I am totally enthralled with the whole growing in the signs and by the moon mythology. Like so many myths, there has to be some truth in them but mostly just like folklore, they are fun to hear and to pass around.
I wrote on an earlier blog about how here in Floyd County the old timers plant peas on Valentines Day and how that was confusing to me since planting by the moon puts Valentines Day in the “blow ground veggie” category. I asked some of my farmer/gardener friends here in Floyd County about the discrepancy and my favorite reply came from Bev May whose family has been on Wilson Creek in Floyd County for generations (she is organically gardening on her grandmother’s garden plot). She said that her grandfather, Zigfrog May, used to say that he didn’t live on the moon, he lived on the earth so he didn’t care what the moon was doing.

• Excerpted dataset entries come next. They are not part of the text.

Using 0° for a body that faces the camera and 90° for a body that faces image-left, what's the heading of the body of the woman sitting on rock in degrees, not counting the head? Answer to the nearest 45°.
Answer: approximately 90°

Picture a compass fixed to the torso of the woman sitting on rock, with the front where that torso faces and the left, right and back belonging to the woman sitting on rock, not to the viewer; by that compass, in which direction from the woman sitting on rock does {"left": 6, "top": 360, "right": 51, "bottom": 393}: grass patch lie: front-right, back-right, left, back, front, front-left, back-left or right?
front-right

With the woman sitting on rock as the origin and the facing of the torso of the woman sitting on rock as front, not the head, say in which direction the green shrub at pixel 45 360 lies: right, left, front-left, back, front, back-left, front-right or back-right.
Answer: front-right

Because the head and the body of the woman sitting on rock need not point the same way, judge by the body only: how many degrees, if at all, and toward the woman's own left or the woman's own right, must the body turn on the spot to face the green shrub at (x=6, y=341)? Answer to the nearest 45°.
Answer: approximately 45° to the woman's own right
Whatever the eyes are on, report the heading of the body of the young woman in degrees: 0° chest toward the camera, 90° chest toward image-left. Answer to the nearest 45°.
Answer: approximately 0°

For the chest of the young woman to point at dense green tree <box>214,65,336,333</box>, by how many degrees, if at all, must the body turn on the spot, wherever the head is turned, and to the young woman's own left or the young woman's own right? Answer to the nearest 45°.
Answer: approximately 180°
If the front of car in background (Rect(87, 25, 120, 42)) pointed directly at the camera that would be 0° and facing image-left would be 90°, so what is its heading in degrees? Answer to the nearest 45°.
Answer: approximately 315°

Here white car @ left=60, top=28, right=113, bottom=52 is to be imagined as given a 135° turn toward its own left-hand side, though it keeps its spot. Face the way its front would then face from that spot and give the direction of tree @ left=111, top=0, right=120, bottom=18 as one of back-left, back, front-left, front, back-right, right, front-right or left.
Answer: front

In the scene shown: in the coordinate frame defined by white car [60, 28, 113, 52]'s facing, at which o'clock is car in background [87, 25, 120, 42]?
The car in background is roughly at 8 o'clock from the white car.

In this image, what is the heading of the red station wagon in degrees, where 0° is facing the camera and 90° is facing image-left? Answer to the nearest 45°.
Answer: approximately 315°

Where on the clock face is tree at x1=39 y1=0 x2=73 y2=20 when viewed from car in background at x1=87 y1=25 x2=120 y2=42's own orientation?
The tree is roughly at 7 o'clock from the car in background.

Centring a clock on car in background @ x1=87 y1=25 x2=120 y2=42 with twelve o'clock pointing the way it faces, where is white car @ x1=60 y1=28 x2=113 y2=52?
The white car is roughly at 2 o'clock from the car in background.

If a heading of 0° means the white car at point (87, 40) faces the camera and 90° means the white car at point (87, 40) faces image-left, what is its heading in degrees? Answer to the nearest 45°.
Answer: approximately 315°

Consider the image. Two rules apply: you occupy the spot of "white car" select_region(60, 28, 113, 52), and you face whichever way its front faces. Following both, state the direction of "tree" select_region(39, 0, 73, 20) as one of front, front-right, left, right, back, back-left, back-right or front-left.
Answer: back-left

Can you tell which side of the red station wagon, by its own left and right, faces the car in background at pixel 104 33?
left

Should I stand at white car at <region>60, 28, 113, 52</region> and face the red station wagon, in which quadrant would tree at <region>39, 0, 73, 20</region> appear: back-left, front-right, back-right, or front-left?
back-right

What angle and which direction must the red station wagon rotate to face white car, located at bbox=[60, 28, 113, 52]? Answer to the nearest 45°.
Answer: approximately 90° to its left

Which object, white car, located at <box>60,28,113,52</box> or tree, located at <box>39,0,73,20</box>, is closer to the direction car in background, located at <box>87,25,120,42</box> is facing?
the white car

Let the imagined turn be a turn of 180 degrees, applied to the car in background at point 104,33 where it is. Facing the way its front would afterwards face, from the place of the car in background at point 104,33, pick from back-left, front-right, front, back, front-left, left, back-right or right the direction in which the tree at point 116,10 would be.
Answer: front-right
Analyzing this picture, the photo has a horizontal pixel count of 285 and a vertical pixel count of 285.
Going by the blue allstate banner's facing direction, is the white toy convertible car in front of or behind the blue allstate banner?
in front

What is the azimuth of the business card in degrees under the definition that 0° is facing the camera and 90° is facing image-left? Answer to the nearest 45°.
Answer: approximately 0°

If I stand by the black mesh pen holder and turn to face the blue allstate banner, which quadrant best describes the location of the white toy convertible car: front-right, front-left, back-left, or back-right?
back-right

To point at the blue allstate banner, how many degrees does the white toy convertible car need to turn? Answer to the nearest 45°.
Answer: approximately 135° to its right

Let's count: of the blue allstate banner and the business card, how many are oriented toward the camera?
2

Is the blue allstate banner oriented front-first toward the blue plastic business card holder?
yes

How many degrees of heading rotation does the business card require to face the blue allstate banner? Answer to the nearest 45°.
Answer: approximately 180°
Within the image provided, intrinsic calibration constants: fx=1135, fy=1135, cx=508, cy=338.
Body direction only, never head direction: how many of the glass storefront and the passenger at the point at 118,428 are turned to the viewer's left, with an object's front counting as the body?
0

Bev said his best advice with peas is plant early and plant often. Sound pretty solid to me although I wonder if it wasn’t a bit too early. Here is a picture of my pea patch at the monastery this past Monday.
I am excited to be working in the soil after so many months of planning and meetings. I spent three days of the last seven in all day meetings and I am about meetinged out. They were all very information filled opportunities and I even won a door prize at the Letcher County Extension Service’s Fruit and Vegetable Seminar—a beautiful jacket.
I attended the Fruit and Vegetable Seminar with one of our Grow Appalachia growers, Crystal Shepherd and met one of our partner greenhouse owners, Todd Howard, there. We were all very pleased with the presentations and wide range of information covered by the UK Ag agents. Crystal, Todd and I all felt like it was a great use of our time.
Speaking of time, I need to get this posted and head out to the David School, a local alternative high school and Grow Appalachia participant where we are building a compost bin today as part of their school gardening program. And then I think I’ll go plant some more peas in honor of Zigfrog. Happy planting.